Förderung für Forschungsprojekt Medizintourismus

Mittwoch, 1. August 2012

Der Forschungsbereich Medizintourismus am Fachbereich Wirschaftswissenschaften der Hochschule Bonn-Rhein-Sieg und der Verein Gesundheitsregion KölnBonn haben jetzt die Bewilligung für das Modellprojekt „Medizintourismus entlang der Rheinschiene Düsseldorf-Köln-Bonn“ im Wettbewerb Erlebnis.NRW, Säule 1 (Tourismus) erhalten. Im Fokus des Projektes steht die Förderung des internationalen und nationalen Medizintourismus in der Region.

**DEINE AUFGABE**
Wie lautet der Satz „Im Fokus des Projektes steht die Förderung des internationalen und nationalen Medizintourismus in der Region.“ aus dem Textauszug auf Englisch?

**INHALT DER DATEN**
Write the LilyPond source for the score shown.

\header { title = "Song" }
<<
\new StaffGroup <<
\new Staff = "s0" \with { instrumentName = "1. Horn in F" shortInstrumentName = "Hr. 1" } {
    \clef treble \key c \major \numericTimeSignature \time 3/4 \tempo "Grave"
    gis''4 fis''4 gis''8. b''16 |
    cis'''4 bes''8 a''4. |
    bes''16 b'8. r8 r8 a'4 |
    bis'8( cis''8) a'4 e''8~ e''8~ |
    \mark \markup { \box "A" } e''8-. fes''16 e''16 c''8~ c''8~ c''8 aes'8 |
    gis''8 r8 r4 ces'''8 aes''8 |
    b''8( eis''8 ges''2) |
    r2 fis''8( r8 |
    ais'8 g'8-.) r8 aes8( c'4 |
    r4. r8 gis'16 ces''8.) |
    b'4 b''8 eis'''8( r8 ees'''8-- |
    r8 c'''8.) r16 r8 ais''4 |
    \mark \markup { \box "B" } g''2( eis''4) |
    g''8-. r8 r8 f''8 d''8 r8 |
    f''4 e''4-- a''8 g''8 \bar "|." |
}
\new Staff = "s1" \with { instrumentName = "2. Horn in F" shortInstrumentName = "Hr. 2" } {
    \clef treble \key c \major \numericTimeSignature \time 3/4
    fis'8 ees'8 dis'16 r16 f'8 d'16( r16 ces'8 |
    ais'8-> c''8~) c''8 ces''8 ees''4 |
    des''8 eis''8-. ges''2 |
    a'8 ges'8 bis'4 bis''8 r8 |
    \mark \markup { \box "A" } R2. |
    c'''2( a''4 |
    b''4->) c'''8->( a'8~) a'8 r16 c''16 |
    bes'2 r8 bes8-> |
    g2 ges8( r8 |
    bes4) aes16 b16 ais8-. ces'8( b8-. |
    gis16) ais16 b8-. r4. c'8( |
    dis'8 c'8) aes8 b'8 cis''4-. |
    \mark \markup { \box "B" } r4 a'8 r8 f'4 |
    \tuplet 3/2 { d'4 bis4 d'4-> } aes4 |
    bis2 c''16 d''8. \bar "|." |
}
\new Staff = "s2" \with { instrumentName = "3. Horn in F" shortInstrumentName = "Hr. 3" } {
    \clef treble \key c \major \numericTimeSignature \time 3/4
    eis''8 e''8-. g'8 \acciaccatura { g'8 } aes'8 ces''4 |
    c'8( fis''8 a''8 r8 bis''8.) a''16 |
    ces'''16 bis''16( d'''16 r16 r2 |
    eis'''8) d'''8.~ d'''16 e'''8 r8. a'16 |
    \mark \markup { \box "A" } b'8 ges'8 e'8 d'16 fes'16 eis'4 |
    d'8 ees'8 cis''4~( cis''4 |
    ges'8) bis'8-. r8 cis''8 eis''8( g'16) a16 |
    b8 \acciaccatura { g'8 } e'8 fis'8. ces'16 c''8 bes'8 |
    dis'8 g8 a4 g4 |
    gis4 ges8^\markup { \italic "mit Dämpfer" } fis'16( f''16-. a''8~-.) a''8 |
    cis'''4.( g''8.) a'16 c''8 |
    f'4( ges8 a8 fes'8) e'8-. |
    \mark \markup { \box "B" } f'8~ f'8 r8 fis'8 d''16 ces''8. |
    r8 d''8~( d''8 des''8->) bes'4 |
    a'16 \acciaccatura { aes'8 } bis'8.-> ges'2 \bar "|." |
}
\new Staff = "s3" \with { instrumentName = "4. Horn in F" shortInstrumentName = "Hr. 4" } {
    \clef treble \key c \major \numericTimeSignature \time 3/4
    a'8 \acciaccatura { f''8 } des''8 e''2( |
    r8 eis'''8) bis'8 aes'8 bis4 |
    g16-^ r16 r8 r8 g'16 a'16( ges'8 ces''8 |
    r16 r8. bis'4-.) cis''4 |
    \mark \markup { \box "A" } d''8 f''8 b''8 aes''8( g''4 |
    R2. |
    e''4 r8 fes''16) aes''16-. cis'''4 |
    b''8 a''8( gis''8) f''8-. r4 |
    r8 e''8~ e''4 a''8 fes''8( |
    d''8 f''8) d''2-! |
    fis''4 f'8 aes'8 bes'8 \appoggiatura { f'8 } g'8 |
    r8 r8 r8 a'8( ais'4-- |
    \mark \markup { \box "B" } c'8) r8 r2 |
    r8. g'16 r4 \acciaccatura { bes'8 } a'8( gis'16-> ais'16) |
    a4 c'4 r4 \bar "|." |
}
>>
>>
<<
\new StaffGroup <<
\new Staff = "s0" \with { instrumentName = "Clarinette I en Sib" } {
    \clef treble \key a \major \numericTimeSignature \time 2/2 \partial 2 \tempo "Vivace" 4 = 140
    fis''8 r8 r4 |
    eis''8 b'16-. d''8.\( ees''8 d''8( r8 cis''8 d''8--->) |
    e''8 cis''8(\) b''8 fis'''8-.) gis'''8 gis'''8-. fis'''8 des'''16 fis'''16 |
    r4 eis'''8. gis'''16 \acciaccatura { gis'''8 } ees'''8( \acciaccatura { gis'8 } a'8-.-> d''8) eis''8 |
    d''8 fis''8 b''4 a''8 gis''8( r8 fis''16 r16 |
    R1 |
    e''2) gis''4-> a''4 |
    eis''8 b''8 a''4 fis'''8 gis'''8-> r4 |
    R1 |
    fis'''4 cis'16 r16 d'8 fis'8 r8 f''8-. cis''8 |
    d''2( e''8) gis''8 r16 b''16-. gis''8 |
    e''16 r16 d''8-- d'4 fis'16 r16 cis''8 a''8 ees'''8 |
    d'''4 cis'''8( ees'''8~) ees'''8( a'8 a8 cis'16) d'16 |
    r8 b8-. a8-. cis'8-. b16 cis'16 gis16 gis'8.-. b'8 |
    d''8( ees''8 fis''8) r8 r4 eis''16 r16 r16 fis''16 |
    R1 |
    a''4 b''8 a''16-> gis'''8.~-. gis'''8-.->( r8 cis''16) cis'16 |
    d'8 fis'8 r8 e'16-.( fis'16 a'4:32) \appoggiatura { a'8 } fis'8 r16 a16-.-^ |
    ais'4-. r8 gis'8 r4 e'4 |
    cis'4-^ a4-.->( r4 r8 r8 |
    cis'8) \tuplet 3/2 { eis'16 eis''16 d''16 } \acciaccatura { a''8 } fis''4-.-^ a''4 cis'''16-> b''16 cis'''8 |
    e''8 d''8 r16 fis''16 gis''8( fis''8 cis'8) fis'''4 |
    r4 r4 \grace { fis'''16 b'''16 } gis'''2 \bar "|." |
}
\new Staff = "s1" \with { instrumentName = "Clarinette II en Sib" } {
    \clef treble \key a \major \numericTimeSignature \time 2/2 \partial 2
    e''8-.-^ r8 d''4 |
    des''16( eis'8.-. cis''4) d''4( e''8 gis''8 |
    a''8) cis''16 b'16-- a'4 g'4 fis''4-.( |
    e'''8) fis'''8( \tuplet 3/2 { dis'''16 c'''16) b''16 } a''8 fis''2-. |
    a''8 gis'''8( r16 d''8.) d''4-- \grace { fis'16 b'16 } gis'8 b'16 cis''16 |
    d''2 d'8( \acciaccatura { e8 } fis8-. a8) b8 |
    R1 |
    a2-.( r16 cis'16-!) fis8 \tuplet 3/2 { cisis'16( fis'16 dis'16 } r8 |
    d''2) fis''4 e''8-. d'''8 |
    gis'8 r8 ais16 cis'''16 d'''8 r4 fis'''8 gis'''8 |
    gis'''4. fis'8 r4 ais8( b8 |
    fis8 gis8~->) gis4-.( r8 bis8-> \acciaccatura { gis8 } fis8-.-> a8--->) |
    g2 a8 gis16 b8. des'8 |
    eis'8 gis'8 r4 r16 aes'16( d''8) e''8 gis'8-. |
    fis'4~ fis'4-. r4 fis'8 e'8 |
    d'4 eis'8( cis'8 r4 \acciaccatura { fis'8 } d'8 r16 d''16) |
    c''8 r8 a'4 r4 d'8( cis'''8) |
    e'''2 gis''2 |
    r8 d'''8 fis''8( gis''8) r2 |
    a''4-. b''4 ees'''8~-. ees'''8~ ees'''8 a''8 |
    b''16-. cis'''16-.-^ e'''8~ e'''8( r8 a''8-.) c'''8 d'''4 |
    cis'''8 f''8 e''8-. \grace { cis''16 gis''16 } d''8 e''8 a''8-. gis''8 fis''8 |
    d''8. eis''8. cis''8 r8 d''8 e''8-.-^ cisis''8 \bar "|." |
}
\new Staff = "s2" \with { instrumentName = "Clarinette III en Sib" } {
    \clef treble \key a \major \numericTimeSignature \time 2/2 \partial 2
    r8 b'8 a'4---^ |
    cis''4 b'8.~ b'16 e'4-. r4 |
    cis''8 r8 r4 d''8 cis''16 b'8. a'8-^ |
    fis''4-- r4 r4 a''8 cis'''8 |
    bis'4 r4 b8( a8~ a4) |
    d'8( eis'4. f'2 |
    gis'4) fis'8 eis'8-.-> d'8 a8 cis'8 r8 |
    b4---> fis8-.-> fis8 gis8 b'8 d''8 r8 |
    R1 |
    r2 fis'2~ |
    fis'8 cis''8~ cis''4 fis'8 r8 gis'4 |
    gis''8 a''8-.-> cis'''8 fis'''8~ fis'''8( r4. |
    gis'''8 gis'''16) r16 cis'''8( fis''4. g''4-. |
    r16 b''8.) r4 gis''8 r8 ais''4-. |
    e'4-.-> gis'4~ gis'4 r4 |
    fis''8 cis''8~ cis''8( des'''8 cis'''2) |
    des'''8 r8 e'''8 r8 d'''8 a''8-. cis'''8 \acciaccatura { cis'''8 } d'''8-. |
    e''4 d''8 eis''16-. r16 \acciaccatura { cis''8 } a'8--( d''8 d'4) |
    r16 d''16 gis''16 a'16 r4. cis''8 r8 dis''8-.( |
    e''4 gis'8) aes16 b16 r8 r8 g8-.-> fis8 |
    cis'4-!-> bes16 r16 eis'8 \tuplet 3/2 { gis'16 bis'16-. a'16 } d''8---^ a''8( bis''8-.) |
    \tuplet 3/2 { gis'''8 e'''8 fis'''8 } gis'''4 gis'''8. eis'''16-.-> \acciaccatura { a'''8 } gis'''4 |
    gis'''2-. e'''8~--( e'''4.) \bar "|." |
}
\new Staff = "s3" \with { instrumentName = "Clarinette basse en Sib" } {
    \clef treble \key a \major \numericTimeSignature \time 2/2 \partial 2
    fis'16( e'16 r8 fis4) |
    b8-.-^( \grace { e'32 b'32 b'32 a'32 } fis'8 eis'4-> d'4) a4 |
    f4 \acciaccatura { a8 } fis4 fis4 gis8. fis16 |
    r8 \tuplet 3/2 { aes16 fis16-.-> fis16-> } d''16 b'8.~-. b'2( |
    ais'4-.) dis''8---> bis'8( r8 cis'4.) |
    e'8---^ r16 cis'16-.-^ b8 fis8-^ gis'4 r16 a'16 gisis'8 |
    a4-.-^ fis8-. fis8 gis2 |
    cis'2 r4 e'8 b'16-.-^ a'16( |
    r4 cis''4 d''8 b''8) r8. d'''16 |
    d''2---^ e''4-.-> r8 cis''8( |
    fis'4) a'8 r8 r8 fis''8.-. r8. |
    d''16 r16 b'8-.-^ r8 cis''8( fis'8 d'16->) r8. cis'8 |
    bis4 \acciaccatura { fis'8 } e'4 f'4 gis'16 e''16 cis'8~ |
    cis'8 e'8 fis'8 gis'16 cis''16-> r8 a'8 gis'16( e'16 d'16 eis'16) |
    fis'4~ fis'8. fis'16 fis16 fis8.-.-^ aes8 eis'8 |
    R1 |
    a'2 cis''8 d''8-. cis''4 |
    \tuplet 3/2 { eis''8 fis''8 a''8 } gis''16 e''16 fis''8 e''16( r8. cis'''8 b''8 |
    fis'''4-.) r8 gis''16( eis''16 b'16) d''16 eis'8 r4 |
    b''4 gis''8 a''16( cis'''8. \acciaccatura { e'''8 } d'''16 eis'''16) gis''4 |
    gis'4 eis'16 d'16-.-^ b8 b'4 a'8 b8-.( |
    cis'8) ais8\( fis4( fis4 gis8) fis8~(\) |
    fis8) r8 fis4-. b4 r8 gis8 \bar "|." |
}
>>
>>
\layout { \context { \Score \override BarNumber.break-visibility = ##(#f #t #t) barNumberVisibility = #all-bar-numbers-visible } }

**GELÖSTE AUFGABE**
The focus of the project is the promotion of international and national medical tourism in the region.